Show Guests----please consider getting a friend of mine, a friend of the auto industry, a wonderful & intriguing woman, America's most famous automotive spy photographer, Ms Brenda Priddy. Brenda just concluded a gallery show at the Chandler Center for the Arts, showcasing her automotive work. She has spent time in Cuba in 2013 capturing their love of American cars and enjoyed it so much she is hosting a trip for a couple dozen enthusiasts returning to Cuba this October. She will actually have the group spend time with a car club in Havana. She's a wonderful person who just pursues the passion we all have for automobiles because she knows others enjoy it. Also, she has recently has been nominated for The Society of Automotive Historians award. She has a lot of great stories about her experiences as an automotive spy photographer. Her contact information is in the International Motor Press Association directory.

Your segment with Jim Dollinger gets mixed reviews, at least from me.

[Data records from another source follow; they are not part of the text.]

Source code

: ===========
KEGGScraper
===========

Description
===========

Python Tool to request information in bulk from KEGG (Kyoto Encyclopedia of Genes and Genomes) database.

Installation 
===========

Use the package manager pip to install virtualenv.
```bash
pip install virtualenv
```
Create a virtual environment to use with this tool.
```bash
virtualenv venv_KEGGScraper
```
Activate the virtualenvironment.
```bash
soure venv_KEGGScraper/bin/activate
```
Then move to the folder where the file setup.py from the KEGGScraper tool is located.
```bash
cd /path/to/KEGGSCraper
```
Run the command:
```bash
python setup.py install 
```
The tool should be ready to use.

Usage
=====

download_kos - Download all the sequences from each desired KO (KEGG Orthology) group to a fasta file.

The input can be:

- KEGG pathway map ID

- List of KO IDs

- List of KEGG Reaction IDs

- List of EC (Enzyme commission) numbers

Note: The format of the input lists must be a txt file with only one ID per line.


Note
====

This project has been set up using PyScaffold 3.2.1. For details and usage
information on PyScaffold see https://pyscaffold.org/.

I've been in this wonderful industry since starting at a Ford dealer in 1972. Jim has many valid points. This is a people business. The auto executives do need to get out of their offices and meet their customers. Think about their automotive experience. They lease their cars thru their employers where they go down to the motor pool to pick up when new, service, and return when their next new one arrives. They also get one for their wives. Therefore, they rarely see a dealership.

Jim is right this is a people business, you have to develop relationships. I've experienced that as a factory field rep for Ford, as a Service Manager for Saturn and a sales consultant for VW & Infiniti. However the reason Jim gets his butt kicked out of GM HQ is because he just is a self-promoter who has no facts or research to back up his data. He's got a huge ego, and loves to hear himself talk. But his downfall is that he has the "I'm the smartest guy in the room" disease.

Does he not think that the numerous marketing support companies have test marketed these incentive programs giving people cash? Does he not know of customer clinics that we've had asking customers what motivates them? Just give every driver $500. Sure. Do the math Big Jim. Sorry John, his intentions are good, but he lacks any substance to back them up or qualify him as an expert. He's a great self-promoter and entertaining, but needs to go for his MBA & Phd before he can have credibility with the actual numbers.

Thanks again.

Tony Gauntner
Tony,

Thanks for your honest feedback, much appreciated. I especially like hearing from someone like yourself who has retail business. That makes your critique all the more valuable.